Corporate boards are increasingly asked to perform a balancing act.

A PwC survey of 783 directors at US companies, many of them multinationals, suggests that board members are looking ahead further into the future when they plan strategy, especially regarding IT issues, because they consider technological innovation critical to their company’s long-term approach.

At the same time, boards have to respond to the demands of a rising number of activist investors, which tend to be more oriented towards short-term goals. About one-third of survey respondents said they interacted with activist investors in the past year, compared with 29% last year. And 17% said they discussed shareholder activism extensively even though they had no interaction with activist shareholders, up from 14% in 2014.

Boards are “trying to make a broader group of investors happy,” said Paula Loop, CPA, leader of PwC’s Center for Board Governance and Investor Resource Institute. “They’re not just focused on long-term investors, they’re also trying to make sure short-term investors are getting what they’re looking for.”

And the balancing act in the boardroom “will trickle down to the company, and the finance team and others will have to react,” Loop said. “What are we thinking about related to our capital expenditures, our investments, our capital allocations with a long-term perspective, but also making sure that shareholders who want higher returns are getting what they need as well.”

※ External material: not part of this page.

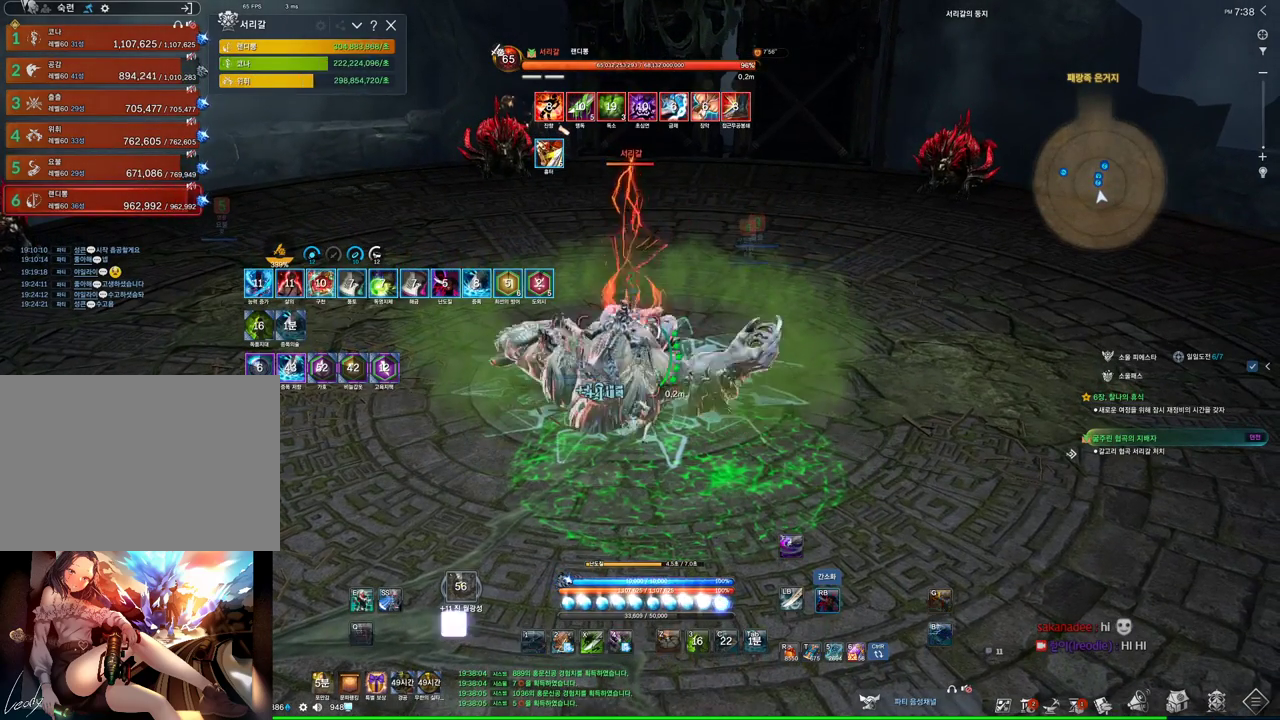
{"keys": [], "mouse": ["right"], "events": [[234, "4", "down"], [234, "mouse_right", "up"], [367, "4", "up"], [434, "mouse_right", "down"]]}
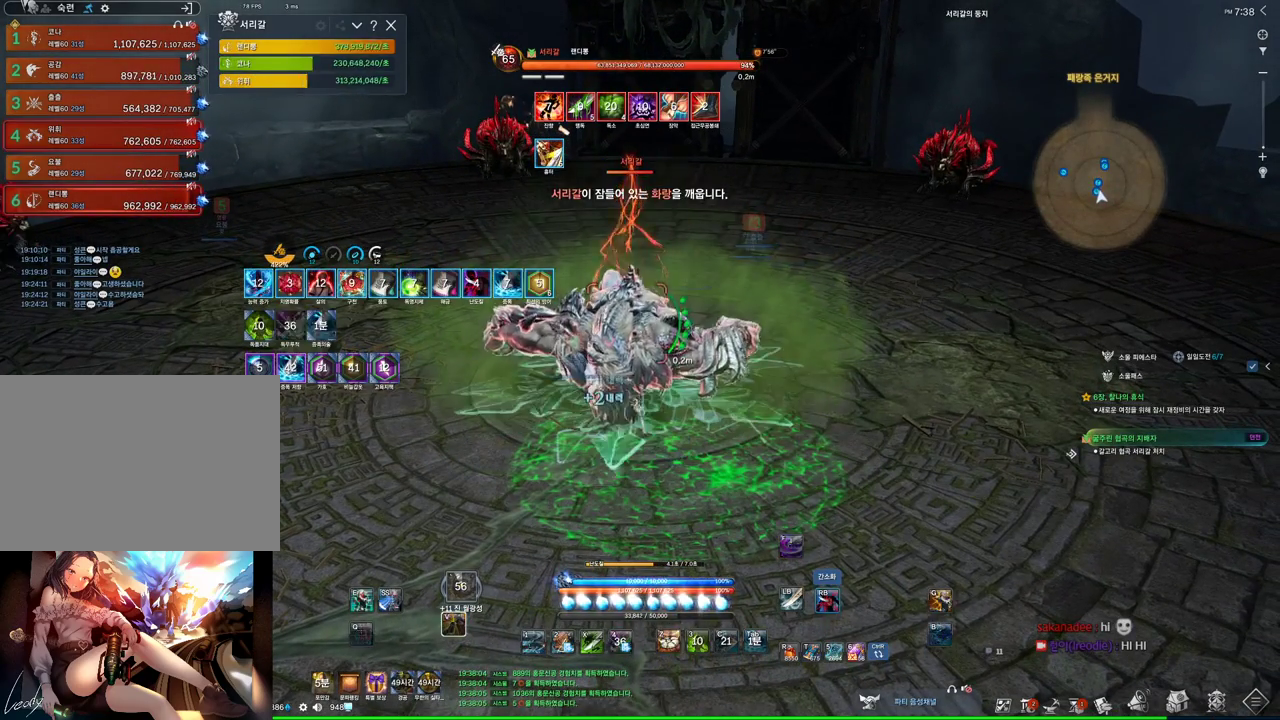
{"keys": ["4"], "mouse": [], "events": [[300, "mouse_right", "up"], [367, "4", "down"]]}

As boards juggle the different demands from investors, directors worry how to best do their jobs. Board diversity and talent management are important, but the six issues that have increasingly grabbed their attention are:

Performance of other board members. Dissatisfaction with their peers’ performance has increased amongst board members in the past three years. In 2015, 40% of respondents said someone on their board should be replaced, up from 31% in 2012. The top three reasons for being dissatisfied were diminished performance due to aging (19%, up from 15% in 2012), unpreparedness for meetings (15%, up from 11% in 2012), and a lack of expertise (14%, up from 13% in 2012).

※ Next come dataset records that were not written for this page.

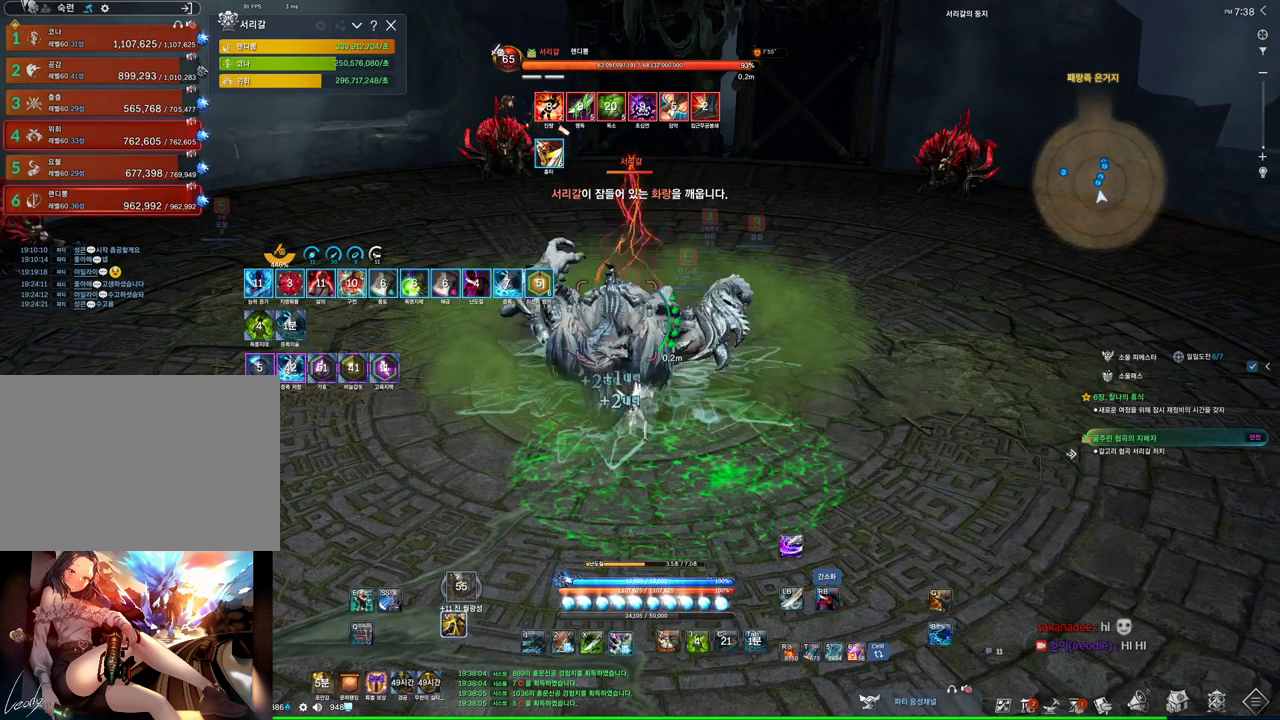
{"keys": ["3"], "mouse": [], "events": [[34, "4", "up"], [34, "mouse_right", "down"], [500, "3", "down"], [500, "mouse_right", "up"]]}
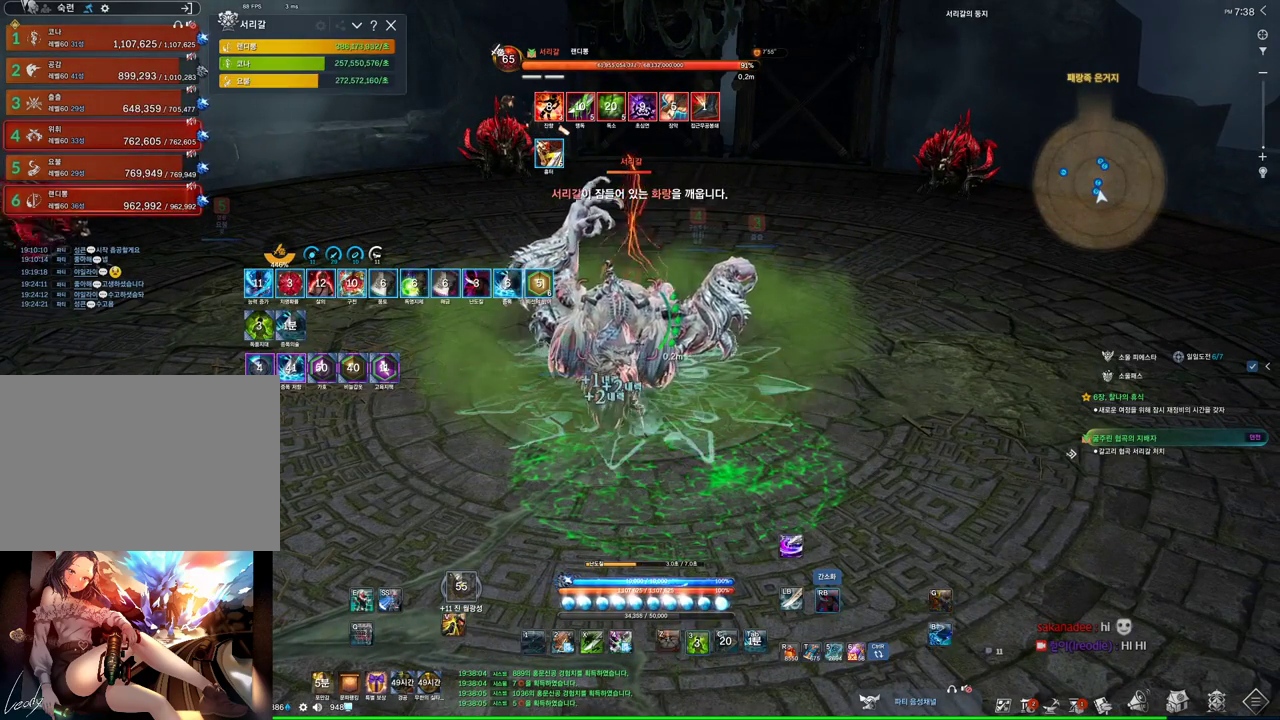
{"keys": [], "mouse": ["right"], "events": [[134, "mouse_right", "down"], [200, "3", "up"]]}
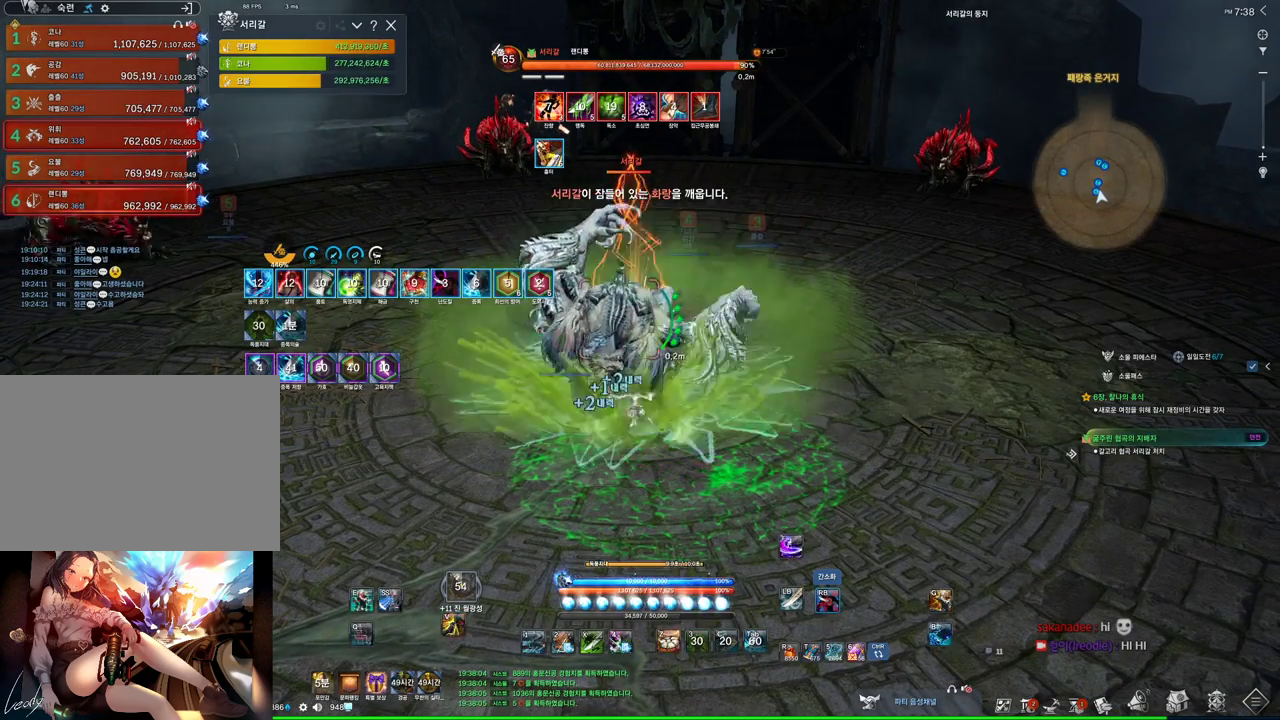
{"keys": ["a", "s"], "mouse": ["right"], "events": [[67, "4", "down"], [100, "mouse_right", "up"], [267, "4", "up"], [267, "mouse_right", "down"], [400, "a", "down"], [400, "s", "down"]]}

Also, women serving on boards were more critical of their peers than men. Forty-two per cent of female directors, who represented 14% of the survey participants, said they believed someone on their board should be replaced compared with 39% of male directors. The gender distributions amongst survey participants and public company directors closely aligns.

CEO succession planning. Having a smooth transition when a CEO leaves is crucial to a company’s long-term success, but directors’ confidence that boards can accomplish smooth transitions took a dip. In 2015, fewer than half of respondents (48%) said they believe their board spends sufficient time on CEO succession, down from 62% the previous year. Directors are also concerned their company does not adequately prepare for an unplanned CEO exit (55% of respondents) and does not have adequate bench strength in the CEO pipeline (73%).

Board-shareholder relations. Pressure to satisfy demands by activist investors, which tend to be interested in short-term gains, is increasing on boards. To better take into account these activist investors’ demands, boards have become more willing to communicate with shareholders, even about topics boards used to consider not appropriate to discuss.

For example, 34% of respondents considered it very appropriate to talk to shareholders about board composition, up from 20% in 2013; 77% believed it was at least somewhat appropriate to discuss executive compensation with shareholders, up from 66% in 2013; and 28% viewed management performance as a very appropriate discussion topic with shareholders, up from 17% in 2013.

Strategy oversight. Especially at the largest companies, board members are thinking longer term when they discuss company strategy than they did a few years ago. In 2015, 58% of directors said they plan ahead five years or longer when they discuss strategy, up from 48% in 2011.

About 70% of respondents at the largest companies said their boards use strategic time horizons of at least five years, compared with 37% of board members at the smallest companies.

The longer-term strategic outlooks took into account long-term economic, geopolitical, and environmental trends (76%), emerging technology (71%), potentially disruptive competitor initiatives (57%), and alternative strategies to those presented by management (50%).

Fraud risk. Technological advancements have increased the ways fraud can be committed, and 45% of companies have reported in the past two years that they suffered some type of fraud. As a result, 77% of directors said they changed their approach to reduce fraud risk in 2015, up from 66% in 2012.

More directors said they discussed tone at the top (68%, up from 46% in 2012), they interacted more with managers below the executive level (57%, up from 31% in 2012), and they looked more closely at controls in place to prevent insider trading violations (44%, up from 27% in 2012).

IT issues. Issues involving technology and innovation rank high among boards’ priorities. Eighty-three per cent of board members said they are at least moderately engaged in understanding the status of major IT implementations, up from 76% in 2012, and 67% of board members said they are at least moderately engaged in understanding and overseeing the annual IT budget, up from 57% in 2012.

About half of respondents (49%) believed that the company’s IT strategy is very much aligned with the company’s overall strategy, up from 30% in 2012, and 65% of respondents said they should spend at least some more time on IT risks, including cyber-security, second behind strategic planning (66%).

Also, the frequency at which board members communicate with the company’s chief information officer has increased in the past three years. In 2015, 25% said they interact with the CIO at every formal meeting and 34% at least twice a year. In 2012, only 18% communicated with the CIO at every formal meeting and 30% at least twice annually.